John Ashbery was born in Rochester, New York, on July 28, 1927.

Ashbery was the author of more than twenty books of poetry, including Breezeway (Ecco, 2015); Quick Question (Ecco, 2012); Planisphere (HarperCollins, 2009); A Worldly Country (Ecco, 2007); Where Shall I Wander (HarperCollins, 2005); Chinese Whispers (Farrar, Straus and Giroux, 2002); Your Name Here (Farrar, Straus and Giroux, 2000); Girls on the Run: A Poem (Farrar, Straus and Giroux, 1999); Wakefulness (Farrar, Straus and Giroux, 1998); Can You Hear, Bird (Farrar, Straus and Giroux, 1995); And the Stars Were Shining (Farrar, Straus and Giroux, 1994); Hotel Lautrémont (Alfred A. Knopf, 1992); Flow Chart (Alfred A. Knopf, 1991); and April Galleons (Penguin, 1987).

During his career, Ashbery received nearly every major American award for poetry. His collection A Wave (Viking, 1984) won the Lenore Marshall Poetry Prize; Self-Portrait in a Convex Mirror (Viking, 1975) received the Pulitzer Prize for Poetry, the National Book Critics Circle Award, and the National Book Award for Poetry; and Some Trees (Yale University Press, 1956) was selected by W. H. Auden for the Yale Younger Poets Series.

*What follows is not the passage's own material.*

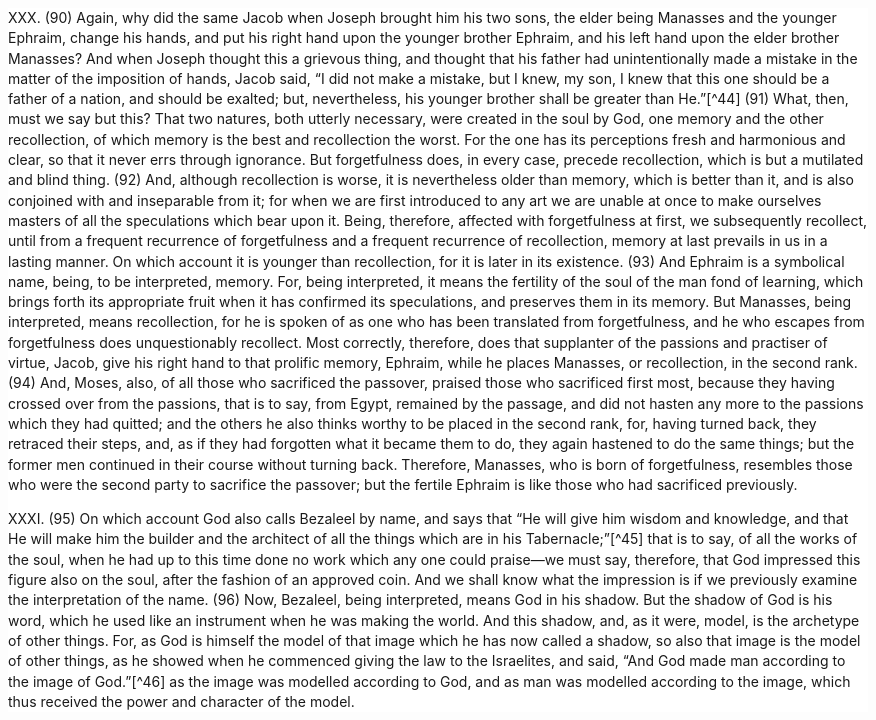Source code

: XXX. <span id="v90">(90)</span> Again, why did the same Jacob when Joseph brought him his two sons, the elder being Manasses and the younger Ephraim, change his hands, and put his right hand upon the younger brother Ephraim, and his left hand upon the elder brother Manasses? And when Joseph thought this a grievous thing, and thought that his father had unintentionally made a mistake in the matter of the imposition of hands, Jacob said, “I did not make a mistake, but I knew, my son, I knew that this one should be a father of a nation, and should be exalted; but, nevertheless, his younger brother shall be greater than He.”[^44] <span id="v91">(91)</span> What, then, must we say but this? That two natures, both utterly necessary, were created in the soul by God, one memory and the other recollection, of which memory is the best and recollection the worst. For the one has its perceptions fresh and harmonious and clear, so that it never errs through ignorance. But forgetfulness does, in every case, precede recollection, which is but a mutilated and blind thing. <span id="v92">(92)</span> And, although recollection is worse, it is nevertheless older than memory, which is better than it, and is also conjoined with and inseparable from it; for when we are first introduced to any art we are unable at once to make ourselves masters of all the speculations which bear upon it. Being, therefore, affected with forgetfulness at first, we subsequently recollect, until from a frequent recurrence of forgetfulness and a frequent recurrence of recollection, memory at last prevails in us in a lasting manner. On which account it is younger than recollection, for it is later in its existence. <span id="v93">(93)</span> And Ephraim is a symbolical name, being, to be interpreted, memory. For, being interpreted, it means the fertility of the soul of the man fond of learning, which brings forth its appropriate fruit when it has confirmed its speculations, and preserves them in its memory. But Manasses, being interpreted, means recollection, for he is spoken of as one who has been translated from forgetfulness, and he who escapes from forgetfulness does unquestionably recollect. Most correctly, therefore, does that supplanter of the passions and practiser of virtue, Jacob, give his right hand to that prolific memory, Ephraim, while he places Manasses, or recollection, in the second rank. <span id="v94">(94)</span> And, Moses, also, of all those who sacrificed the passover, praised those who sacrificed first most, because they having crossed over from the passions, that is to say, from Egypt, remained by the passage, and did not hasten any more to the passions which they had quitted; and the others he also thinks worthy to be placed in the second rank, for, having turned back, they retraced their steps, and, as if they had forgotten what it became them to do, they again hastened to do the same things; but the former men continued in their course without turning back. Therefore, Manasses, who is born of forgetfulness, resembles those who were the second party to sacrifice the passover; but the fertile Ephraim is like those who had sacrificed previously.

XXXI. <span id="v95">(95)</span> On which account God also calls Bezaleel by name, and says that “He will give him wisdom and knowledge, and that He will make him the builder and the architect of all the things which are in his Tabernacle;”[^45] that is to say, of all the works of the soul, when he had up to this time done no work which any one could praise—we must say, therefore, that God impressed this figure also on the soul, after the fashion of an approved coin. And we shall know what the impression is if we previously examine the interpretation of the name. <span id="v96">(96)</span> Now, Bezaleel, being interpreted, means God in his shadow. But the shadow of God is his word, which he used like an instrument when he was making the world. And this shadow, and, as it were, model, is the archetype of other things. For, as God is himself the model of that image which he has now called a shadow, so also that image is the model of other things, as he showed when he commenced giving the law to the Israelites, and said, “And God made man according to the image of God.”[^46] as the image was modelled according to God, and as man was modelled according to the image, which thus received the power and character of the model.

Ashbery also published Collected French Translations: Poetry (Farrar, Straus and Giroux, 2014); Collected French Translations: Prose (Farrar, Straus and Giroux, 2014); Other Traditions: the Charles Eliot Norton Lectures (Harvard University Press, 2000); Reported Sightings (Alfred A. Knopf, 1989), a book of art criticism; a collection of plays; a novel, A Nest of Ninnies (Dutton, 1969), with James Schuyler; and edited The Best American Poetry 1988.

Ashbery served as the poet laureate of New York State from 2001 to 2003. He was the first English-language poet to win the Grand Prix de Biennales Internationales de Poésie (Brussels), and also received the Bollingen Prize, the English Speaking Union Prize, the Feltrinelli Prize, the Ruth Lilly Poetry Prize, two Ingram Merrill Foundation grants, the MLA Common Wealth Award in Literature, the Harriet Monroe Memorial Prize, the Frank O’Hara Prize, the Shelley Memorial Award, and fellowships from the Academy of American Poets, the Fulbright Foundation, the Guggenheim Foundation, the MacArthur Foundation, and the National Endowment for the Arts.

A former Chancellor of the Academy of American Poets from 1988–99, Ashbery was the Charles P. Stevenson Jr., Professor of Languages and Literature at Bard College. He divided his time between New York City and Hudson, New York.

John Ashbery died on September 3, 2017.